Exercise instructions ▸ Every entry below should be printed exactly, without its images.

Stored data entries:
<<<<

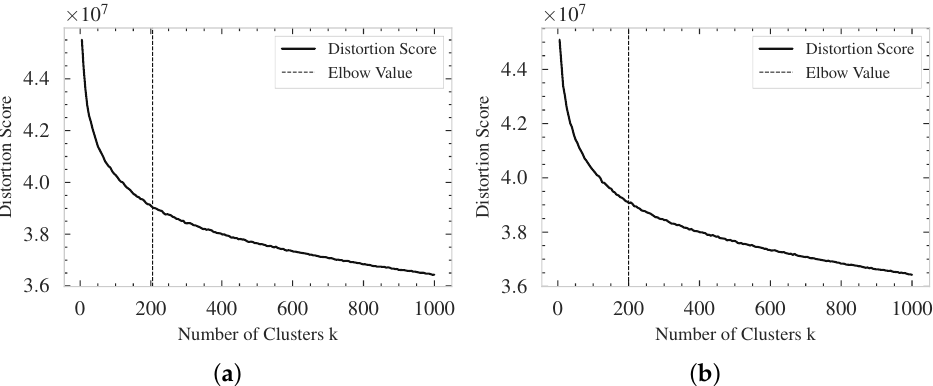
Figure 2. The elbow plots for cross-validation set showing: ( a ) the elbow plot for fire and ( b ) the elbow plot for forest.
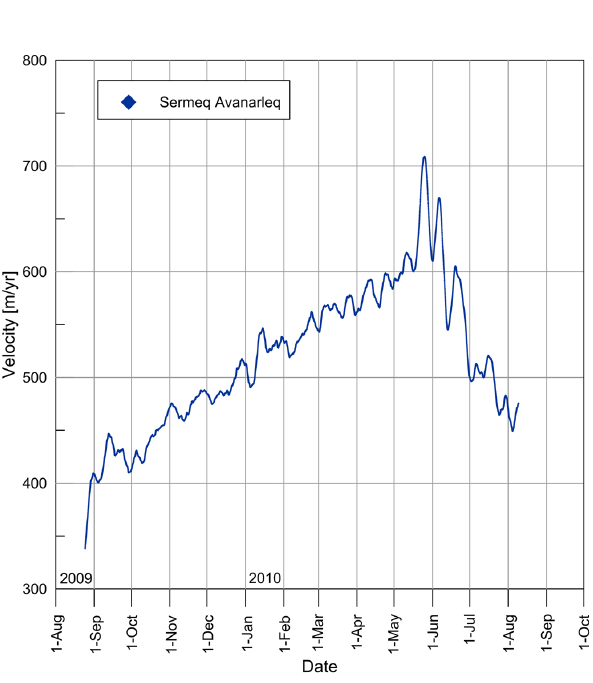
Figure 5. Sermeq Avanerleq 7-day averaged GPS velocities (see Fig. 1 and Table 1 for instrument position and operational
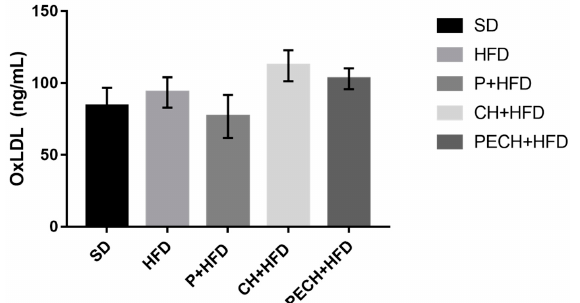
Figure 7. Effect of different diets on oxidized LDL (OxLDL) levels. The different diets compared were standard diet, (SD, n = 4), high-fat diet (HFD, n = 8), phenolic-enriched high-fat diet (P + HFD, n = 8), lyophilized cooked ham enriched high-fat diet (CH + HFD, n = 8) and lyophilized phenolic enriched cooked ham enriched high-fat diet (PECH + HFD, n = 8). As expected, after the target screening strategy and the information provided by MS and MS/MS modes, six phenolic-derived metabolites were identified in urine samples from the P + HFD and PECH + HFD groups confirming the bioavailability of these phenolics (Table 2). The metabolites were detected after UPLC-QTOF analysis, although they were not quantified due to the low concentrations of the polyphenol metabolites in urine that were below their LOQ (15 nM for hydroxytyrosol glcuronide; 150 nM for 5-(3 ′ .4 ′ -dihydroxyphenyl- γ -valerolactone, and 4 nM for 5-(3 ′ ,4 ′ - Dihydroxyphenyl- γ -valerolactone 3 ′ -sulphate). No phenolic-derived metabolites were found in the rest of the groups. No phenolic-derived metabolites were detected in the remaining groups. It should be taken into account that epicatechin sulphate, 5-(3 ′ ,4 ′ -Dihydroxyphenyl- γ -valerolactone, 5-(3 ′ ,4 ′ - Dihydroxyphenyl)- γ -valerolactone 3 ′ -sulphate and HXT glucuronide were detected in all urine samples from the two groups fed with the phenolic blend. However, ferulic acid 4-sulphate and feruloylquinic acid glucuronide were only identified in the group fed with the enriched phenolic compounds diet alone (P + HFD). Table 2. Phenolic derived metabolites identified in urine.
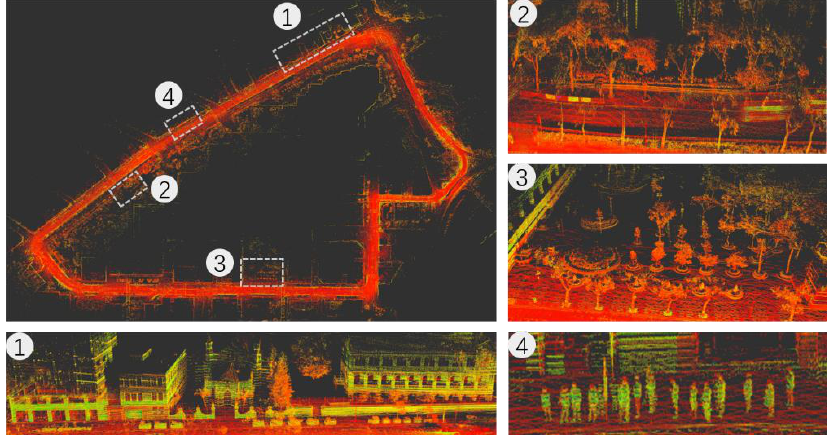
Figure 16. The map is generated by LC-LIO-AC in the urban canyon 2 and rendered with intensity value. The top left panel presents the entire map in a bird-eye view. The four places marked in the entire map are zoomed in and the details are shown with the same number marked on the panel.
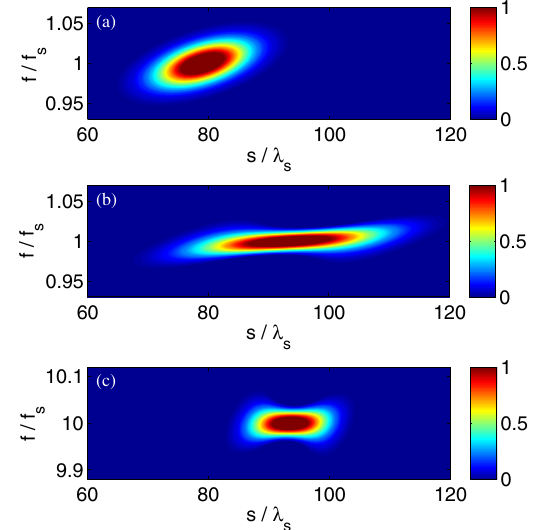
FIG. 5. Wigner distributions of the seed laser with FWHM pulse length of 17 (cid:1) s (a) and local bunching factor at fundamen- tal (b) and 10th harmonic (c) of the seed. The frequency chirp in the seed laser pulse is (cid:6) ¼ 0 : 006 =(cid:1) s 2 .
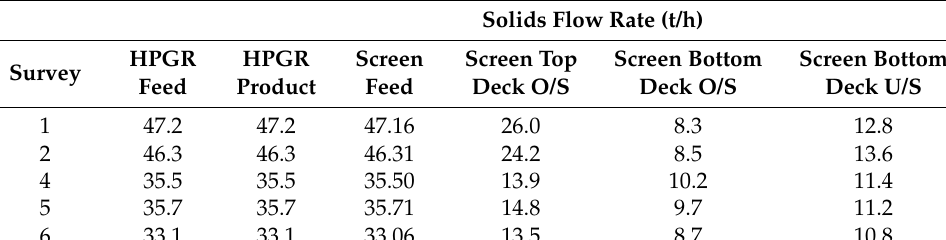
Table 4. Mass balance results — solids flow rate.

>>>>

Written solution ▸
Figure 2. The elbow plots for cross-validation set showing: ( a ) the elbow plot for fire and ( b ) the elbow plot for forest.
Figure 5. Sermeq Avanerleq 7-day averaged GPS velocities (see Fig. 1 and Table 1 for instrument position and operational
Figure 7. Effect of different diets on oxidized LDL (OxLDL) levels. The different diets compared were standard diet, (SD, n = 4), high-fat diet (HFD, n = 8), phenolic-enriched high-fat diet (P + HFD, n = 8), lyophilized cooked ham enriched high-fat diet (CH + HFD, n = 8) and lyophilized phenolic enriched cooked ham enriched high-fat diet (PECH + HFD, n = 8). As expected, after the target screening strategy and the information provided by MS and MS/MS modes, six phenolic-derived metabolites were identified in urine samples from the P + HFD and PECH + HFD groups confirming the bioavailability of these phenolics (Table 2). The metabolites were detected after UPLC-QTOF analysis, although they were not quantified due to the low concentrations of the polyphenol metabolites in urine that were below their LOQ (15 nM for hydroxytyrosol glcuronide; 150 nM for 5-(3 ′ .4 ′ -dihydroxyphenyl- γ -valerolactone, and 4 nM for 5-(3 ′ ,4 ′ - Dihydroxyphenyl- γ -valerolactone 3 ′ -sulphate). No phenolic-derived metabolites were found in the rest of the groups. No phenolic-derived metabolites were detected in the remaining groups. It should be taken into account that epicatechin sulphate, 5-(3 ′ ,4 ′ -Dihydroxyphenyl- γ -valerolactone, 5-(3 ′ ,4 ′ - Dihydroxyphenyl)- γ -valerolactone 3 ′ -sulphate and HXT glucuronide were detected in all urine samples from the two groups fed with the phenolic blend. However, ferulic acid 4-sulphate and feruloylquinic acid glucuronide were only identified in the group fed with the enriched phenolic compounds diet alone (P + HFD). Table 2. Phenolic derived metabolites identified in urine.
Figure 16. The map is generated by LC-LIO-AC in the urban canyon 2 and rendered with intensity value. The top left panel presents the entire map in a bird-eye view. The four places marked in the entire map are zoomed in and the details are shown with the same number marked on the panel.
FIG. 5. Wigner distributions of the seed laser with FWHM pulse length of 17 (cid:1) s (a) and local bunching factor at fundamen- tal (b) and 10th harmonic (c) of the seed. The frequency chirp in the seed laser pulse is (cid:6) ¼ 0 : 006 =(cid:1) s 2 .
Table 4. Mass balance results — solids flow rate.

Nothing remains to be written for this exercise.